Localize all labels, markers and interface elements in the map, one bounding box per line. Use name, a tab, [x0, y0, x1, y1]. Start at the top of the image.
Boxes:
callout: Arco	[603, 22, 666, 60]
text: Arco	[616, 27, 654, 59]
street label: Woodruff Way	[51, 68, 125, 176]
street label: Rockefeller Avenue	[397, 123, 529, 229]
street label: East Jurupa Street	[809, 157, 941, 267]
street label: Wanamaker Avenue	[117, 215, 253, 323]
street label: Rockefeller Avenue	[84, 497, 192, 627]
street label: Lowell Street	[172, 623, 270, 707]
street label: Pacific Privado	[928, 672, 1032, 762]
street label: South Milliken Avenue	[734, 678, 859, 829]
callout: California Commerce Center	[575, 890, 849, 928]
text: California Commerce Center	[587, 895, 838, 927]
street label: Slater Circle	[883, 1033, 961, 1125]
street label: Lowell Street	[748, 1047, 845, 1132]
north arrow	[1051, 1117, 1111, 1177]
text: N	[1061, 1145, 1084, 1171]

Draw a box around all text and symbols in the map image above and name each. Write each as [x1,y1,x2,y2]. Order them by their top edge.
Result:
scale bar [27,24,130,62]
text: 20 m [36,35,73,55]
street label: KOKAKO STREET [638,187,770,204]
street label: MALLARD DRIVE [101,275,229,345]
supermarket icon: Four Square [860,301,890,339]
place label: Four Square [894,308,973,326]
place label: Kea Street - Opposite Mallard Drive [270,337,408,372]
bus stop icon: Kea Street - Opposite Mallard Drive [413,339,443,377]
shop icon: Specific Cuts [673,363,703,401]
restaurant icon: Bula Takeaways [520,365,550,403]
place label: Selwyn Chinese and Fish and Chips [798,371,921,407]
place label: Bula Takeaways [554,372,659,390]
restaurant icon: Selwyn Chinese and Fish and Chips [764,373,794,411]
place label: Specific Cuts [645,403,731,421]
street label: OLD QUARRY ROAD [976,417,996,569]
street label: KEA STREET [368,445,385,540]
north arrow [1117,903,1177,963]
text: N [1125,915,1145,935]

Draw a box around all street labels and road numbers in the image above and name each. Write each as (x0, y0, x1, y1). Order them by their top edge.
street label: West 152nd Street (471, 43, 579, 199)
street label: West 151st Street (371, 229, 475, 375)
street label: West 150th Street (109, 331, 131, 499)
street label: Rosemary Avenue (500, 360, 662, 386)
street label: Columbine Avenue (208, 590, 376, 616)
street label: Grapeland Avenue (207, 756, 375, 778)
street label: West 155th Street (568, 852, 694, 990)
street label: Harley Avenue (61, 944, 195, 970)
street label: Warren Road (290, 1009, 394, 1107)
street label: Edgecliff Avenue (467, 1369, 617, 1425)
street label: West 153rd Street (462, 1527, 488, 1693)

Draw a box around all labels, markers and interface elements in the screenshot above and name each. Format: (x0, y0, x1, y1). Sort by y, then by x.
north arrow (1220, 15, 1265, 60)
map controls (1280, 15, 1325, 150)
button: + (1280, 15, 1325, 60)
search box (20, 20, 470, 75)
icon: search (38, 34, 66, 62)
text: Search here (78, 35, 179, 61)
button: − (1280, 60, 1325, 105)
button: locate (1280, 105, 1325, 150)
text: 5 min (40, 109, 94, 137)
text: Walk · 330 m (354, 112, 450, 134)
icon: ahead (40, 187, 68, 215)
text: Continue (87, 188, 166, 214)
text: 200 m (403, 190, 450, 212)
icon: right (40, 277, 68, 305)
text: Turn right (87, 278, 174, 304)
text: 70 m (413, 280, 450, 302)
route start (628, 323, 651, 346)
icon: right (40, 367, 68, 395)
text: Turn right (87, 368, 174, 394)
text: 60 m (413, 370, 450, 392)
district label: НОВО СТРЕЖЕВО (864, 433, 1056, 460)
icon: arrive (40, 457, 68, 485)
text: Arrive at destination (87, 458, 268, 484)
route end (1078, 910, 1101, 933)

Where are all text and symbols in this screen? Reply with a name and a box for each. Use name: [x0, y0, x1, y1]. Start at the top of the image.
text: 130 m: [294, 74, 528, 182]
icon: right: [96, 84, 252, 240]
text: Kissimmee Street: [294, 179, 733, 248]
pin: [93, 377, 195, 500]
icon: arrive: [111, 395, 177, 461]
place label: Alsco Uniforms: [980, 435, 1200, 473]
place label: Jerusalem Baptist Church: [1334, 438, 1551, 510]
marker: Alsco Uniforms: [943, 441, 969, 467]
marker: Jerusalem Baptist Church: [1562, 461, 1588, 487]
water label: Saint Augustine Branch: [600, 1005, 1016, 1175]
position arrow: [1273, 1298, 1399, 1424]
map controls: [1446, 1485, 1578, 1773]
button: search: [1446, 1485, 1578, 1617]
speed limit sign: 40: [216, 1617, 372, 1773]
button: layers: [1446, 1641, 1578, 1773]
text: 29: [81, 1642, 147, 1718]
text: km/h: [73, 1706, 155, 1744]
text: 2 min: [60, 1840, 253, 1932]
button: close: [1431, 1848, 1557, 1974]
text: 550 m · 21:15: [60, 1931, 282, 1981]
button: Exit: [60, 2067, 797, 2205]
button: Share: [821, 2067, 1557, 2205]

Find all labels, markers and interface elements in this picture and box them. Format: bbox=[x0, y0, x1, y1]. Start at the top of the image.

---------------

Output all preceding records character for character.

**Answer box:**
Localize all labels, markers and interface elements in the map, one bounding box per line. Use name, a tab, [x0, y0, x1, y1]. Start at the top of the image.
Boxes:
callout: Arco	[603, 22, 666, 60]
text: Arco	[616, 27, 654, 59]
street label: Woodruff Way	[51, 68, 125, 176]
street label: Rockefeller Avenue	[397, 123, 529, 229]
street label: East Jurupa Street	[809, 157, 941, 267]
street label: Wanamaker Avenue	[117, 215, 253, 323]
street label: Rockefeller Avenue	[84, 497, 192, 627]
street label: Lowell Street	[172, 623, 270, 707]
street label: Pacific Privado	[928, 672, 1032, 762]
street label: South Milliken Avenue	[734, 678, 859, 829]
callout: California Commerce Center	[575, 890, 849, 928]
text: California Commerce Center	[587, 895, 838, 927]
street label: Slater Circle	[883, 1033, 961, 1125]
street label: Lowell Street	[748, 1047, 845, 1132]
north arrow	[1051, 1117, 1111, 1177]
text: N	[1061, 1145, 1084, 1171]

Draw a box around all text and symbols in the map image above and name each. Write each as [x1,y1,x2,y2]. Order them by their top edge.
Result:
scale bar [27,24,130,62]
text: 20 m [36,35,73,55]
street label: KOKAKO STREET [638,187,770,204]
street label: MALLARD DRIVE [101,275,229,345]
supermarket icon: Four Square [860,301,890,339]
place label: Four Square [894,308,973,326]
place label: Kea Street - Opposite Mallard Drive [270,337,408,372]
bus stop icon: Kea Street - Opposite Mallard Drive [413,339,443,377]
shop icon: Specific Cuts [673,363,703,401]
restaurant icon: Bula Takeaways [520,365,550,403]
place label: Selwyn Chinese and Fish and Chips [798,371,921,407]
place label: Bula Takeaways [554,372,659,390]
restaurant icon: Selwyn Chinese and Fish and Chips [764,373,794,411]
place label: Specific Cuts [645,403,731,421]
street label: OLD QUARRY ROAD [976,417,996,569]
street label: KEA STREET [368,445,385,540]
north arrow [1117,903,1177,963]
text: N [1125,915,1145,935]

Draw a box around all street labels and road numbers in the image above and name each. Write each as (x0, y0, x1, y1). Order them by their top edge.
street label: West 152nd Street (471, 43, 579, 199)
street label: West 151st Street (371, 229, 475, 375)
street label: West 150th Street (109, 331, 131, 499)
street label: Rosemary Avenue (500, 360, 662, 386)
street label: Columbine Avenue (208, 590, 376, 616)
street label: Grapeland Avenue (207, 756, 375, 778)
street label: West 155th Street (568, 852, 694, 990)
street label: Harley Avenue (61, 944, 195, 970)
street label: Warren Road (290, 1009, 394, 1107)
street label: Edgecliff Avenue (467, 1369, 617, 1425)
street label: West 153rd Street (462, 1527, 488, 1693)

Draw a box around all labels, markers and interface elements in the screenshot above and name each. Format: (x0, y0, x1, y1). Sort by y, then by x.
north arrow (1220, 15, 1265, 60)
map controls (1280, 15, 1325, 150)
button: + (1280, 15, 1325, 60)
search box (20, 20, 470, 75)
icon: search (38, 34, 66, 62)
text: Search here (78, 35, 179, 61)
button: − (1280, 60, 1325, 105)
button: locate (1280, 105, 1325, 150)
text: 5 min (40, 109, 94, 137)
text: Walk · 330 m (354, 112, 450, 134)
icon: ahead (40, 187, 68, 215)
text: Continue (87, 188, 166, 214)
text: 200 m (403, 190, 450, 212)
icon: right (40, 277, 68, 305)
text: Turn right (87, 278, 174, 304)
text: 70 m (413, 280, 450, 302)
route start (628, 323, 651, 346)
icon: right (40, 367, 68, 395)
text: Turn right (87, 368, 174, 394)
text: 60 m (413, 370, 450, 392)
district label: НОВО СТРЕЖЕВО (864, 433, 1056, 460)
icon: arrive (40, 457, 68, 485)
text: Arrive at destination (87, 458, 268, 484)
route end (1078, 910, 1101, 933)

Where are all text and symbols in this screen? Reply with a name and a box for each. Use name: [x0, y0, x1, y1]. Start at the top of the image.
text: 130 m: [294, 74, 528, 182]
icon: right: [96, 84, 252, 240]
text: Kissimmee Street: [294, 179, 733, 248]
pin: [93, 377, 195, 500]
icon: arrive: [111, 395, 177, 461]
place label: Alsco Uniforms: [980, 435, 1200, 473]
place label: Jerusalem Baptist Church: [1334, 438, 1551, 510]
marker: Alsco Uniforms: [943, 441, 969, 467]
marker: Jerusalem Baptist Church: [1562, 461, 1588, 487]
water label: Saint Augustine Branch: [600, 1005, 1016, 1175]
position arrow: [1273, 1298, 1399, 1424]
map controls: [1446, 1485, 1578, 1773]
button: search: [1446, 1485, 1578, 1617]
speed limit sign: 40: [216, 1617, 372, 1773]
button: layers: [1446, 1641, 1578, 1773]
text: 29: [81, 1642, 147, 1718]
text: km/h: [73, 1706, 155, 1744]
text: 2 min: [60, 1840, 253, 1932]
button: close: [1431, 1848, 1557, 1974]
text: 550 m · 21:15: [60, 1931, 282, 1981]
button: Exit: [60, 2067, 797, 2205]
button: Share: [821, 2067, 1557, 2205]

Find all labels, markers and interface elements in this picture and box them. Format: bbox=[x0, y0, x1, y1]. Start at the top of the image.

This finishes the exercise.